Pour Camille, de son expérience, rencontrer une personne via un site de rencontre «ce n'est pas du tout pareil que de construire une relation avec quelqu'un que tu connais déjà un peu». Pour lui, «tous les trucs qui ont marché c'étaient toujours des gens [qu'il connaissait] déjà un peu, qui étaient déjà des amis et avec qui [il se rendait] compte qu'il y avait une attirance ou un truc un peu plus fort». Lilou, elle, n'a jamais cherché à «rencontrer des gens» et ne s'est jamais «mise sur une appli de rencontre». Pour Alex, les rencontres polyamoureuses ne sont d'ailleurs «pas forcément conscientes". Elles se font au fil des discussions à travers des réseaux de relations :

Alex : «Ouais en fait j'ai des potes dont une était l'une de mes relations amie/amour entre mes deux relations longues, qui elles sont en couple fixe depuis des années mais avec des amants/amantes autour. 1...] Du coup ça fait aussi rencontrer pas mal de personnes dans le milieu polyamoureux et qui connaissent au moins le polyamour. Et du coup on devient tous potes et on a de plus en plus de potes qui se connaissent et qui sont déjà dedans.»
----
Consignes:
[A] Pour chaque affirmation, dites si elle concorde avec l'extrait sur les rencontres polyamoureuses, par oui ou non, en citant les mots décisifs de l'extrait : (i) Lilou s'est déjà inscrite sur une appli de rencontre ; (ii) pour Camille, les relations qui ont marché concernaient des gens qu'il connaissait déjà un peu ; (iii) selon Alex, les rencontres polyamoureuses sont toujours conscientes.
[B] Reprenez l'extrait sur les rencontres polyamoureuses là où il s'arrête et prolongez-le.

(Données enregistrées)
----
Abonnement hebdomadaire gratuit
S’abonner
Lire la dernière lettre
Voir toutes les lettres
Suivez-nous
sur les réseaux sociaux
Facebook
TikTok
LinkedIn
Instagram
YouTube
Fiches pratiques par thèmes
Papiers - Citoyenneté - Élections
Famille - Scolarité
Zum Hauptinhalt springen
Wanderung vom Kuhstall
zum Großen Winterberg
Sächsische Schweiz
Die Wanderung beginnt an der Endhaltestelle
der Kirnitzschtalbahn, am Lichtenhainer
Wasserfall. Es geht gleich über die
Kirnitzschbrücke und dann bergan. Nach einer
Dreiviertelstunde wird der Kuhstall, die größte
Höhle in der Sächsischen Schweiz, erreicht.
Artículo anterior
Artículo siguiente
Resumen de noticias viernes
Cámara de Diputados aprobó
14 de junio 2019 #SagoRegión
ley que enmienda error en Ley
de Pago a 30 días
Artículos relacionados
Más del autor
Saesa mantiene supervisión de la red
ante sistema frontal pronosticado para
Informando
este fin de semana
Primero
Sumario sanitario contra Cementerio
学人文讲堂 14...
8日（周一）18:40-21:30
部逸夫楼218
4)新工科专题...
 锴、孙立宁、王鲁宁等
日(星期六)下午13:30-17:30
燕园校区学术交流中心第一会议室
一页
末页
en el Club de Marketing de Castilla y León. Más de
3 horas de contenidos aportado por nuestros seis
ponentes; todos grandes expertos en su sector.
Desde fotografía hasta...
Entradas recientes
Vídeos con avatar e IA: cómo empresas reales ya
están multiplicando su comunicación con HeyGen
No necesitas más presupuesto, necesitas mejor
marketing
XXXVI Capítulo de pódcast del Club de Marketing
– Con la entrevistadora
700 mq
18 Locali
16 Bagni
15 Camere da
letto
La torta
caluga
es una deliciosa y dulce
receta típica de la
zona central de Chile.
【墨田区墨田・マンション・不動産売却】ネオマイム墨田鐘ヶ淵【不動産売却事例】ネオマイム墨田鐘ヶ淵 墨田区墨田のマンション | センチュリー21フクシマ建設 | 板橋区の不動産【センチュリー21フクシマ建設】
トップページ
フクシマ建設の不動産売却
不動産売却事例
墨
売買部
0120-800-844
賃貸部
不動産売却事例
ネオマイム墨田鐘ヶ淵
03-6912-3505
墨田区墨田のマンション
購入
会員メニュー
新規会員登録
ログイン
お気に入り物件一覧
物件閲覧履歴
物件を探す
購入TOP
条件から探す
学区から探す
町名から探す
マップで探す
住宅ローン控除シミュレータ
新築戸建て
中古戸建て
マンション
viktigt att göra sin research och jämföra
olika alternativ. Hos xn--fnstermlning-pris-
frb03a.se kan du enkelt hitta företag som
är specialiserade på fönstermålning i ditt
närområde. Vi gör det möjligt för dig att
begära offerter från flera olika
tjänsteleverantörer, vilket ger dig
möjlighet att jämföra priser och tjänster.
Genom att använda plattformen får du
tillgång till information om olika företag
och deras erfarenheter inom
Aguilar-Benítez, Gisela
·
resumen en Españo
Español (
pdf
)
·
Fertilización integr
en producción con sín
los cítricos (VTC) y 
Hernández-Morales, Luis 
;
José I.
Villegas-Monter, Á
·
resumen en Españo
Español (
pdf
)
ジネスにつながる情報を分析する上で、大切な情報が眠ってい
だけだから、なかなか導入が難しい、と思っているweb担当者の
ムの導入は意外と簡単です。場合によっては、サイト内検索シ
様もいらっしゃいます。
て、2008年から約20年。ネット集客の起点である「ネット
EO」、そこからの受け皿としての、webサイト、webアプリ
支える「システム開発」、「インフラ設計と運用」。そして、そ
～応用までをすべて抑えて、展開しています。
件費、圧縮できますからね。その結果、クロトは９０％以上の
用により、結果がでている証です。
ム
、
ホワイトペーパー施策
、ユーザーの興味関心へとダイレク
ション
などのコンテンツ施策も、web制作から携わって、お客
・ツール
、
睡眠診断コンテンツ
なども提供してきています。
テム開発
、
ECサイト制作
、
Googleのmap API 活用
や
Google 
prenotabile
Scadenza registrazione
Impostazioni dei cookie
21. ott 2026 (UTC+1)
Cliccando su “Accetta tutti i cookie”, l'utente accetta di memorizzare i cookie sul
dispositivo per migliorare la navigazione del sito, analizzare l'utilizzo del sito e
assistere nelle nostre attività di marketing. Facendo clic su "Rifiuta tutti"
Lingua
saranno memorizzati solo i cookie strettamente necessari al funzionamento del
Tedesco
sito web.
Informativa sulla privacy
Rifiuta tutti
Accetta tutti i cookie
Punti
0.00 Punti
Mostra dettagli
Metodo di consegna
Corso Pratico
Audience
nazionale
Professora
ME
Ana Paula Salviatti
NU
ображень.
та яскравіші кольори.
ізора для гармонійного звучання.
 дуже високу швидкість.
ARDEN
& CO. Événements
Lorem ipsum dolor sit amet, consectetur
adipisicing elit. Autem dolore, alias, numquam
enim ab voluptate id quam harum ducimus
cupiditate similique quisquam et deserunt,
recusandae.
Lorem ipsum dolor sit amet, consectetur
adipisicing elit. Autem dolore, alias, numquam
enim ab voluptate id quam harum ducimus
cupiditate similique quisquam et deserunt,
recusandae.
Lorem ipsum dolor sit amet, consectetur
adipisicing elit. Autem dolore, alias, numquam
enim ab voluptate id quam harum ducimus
----
Réponses par tâche:
[A]
(i) Non : « ne s'est jamais «mise sur une appli de rencontre» »
(ii) Oui : « tous les trucs qui ont marché c'étaient toujours des gens [qu'il connaissait] déjà un peu »
(iii) Non : « pas forcément conscientes »

[B]
Ainsi, les rencontres polyamoureuses se font surtout via des réseaux de relations plus ou moins fermés. Ce qui est privilégié ici, c'est avant tout d'avoir d'un niveau minimal d'entente mutuelle et de partage de valeurs et de normes, polyamoureuses ou non (d'où le fait d'utiliser Ok Cupid, réseau privilégié par les communautés polyamoureuses pour la potentielle précision de ses profils de rencontre).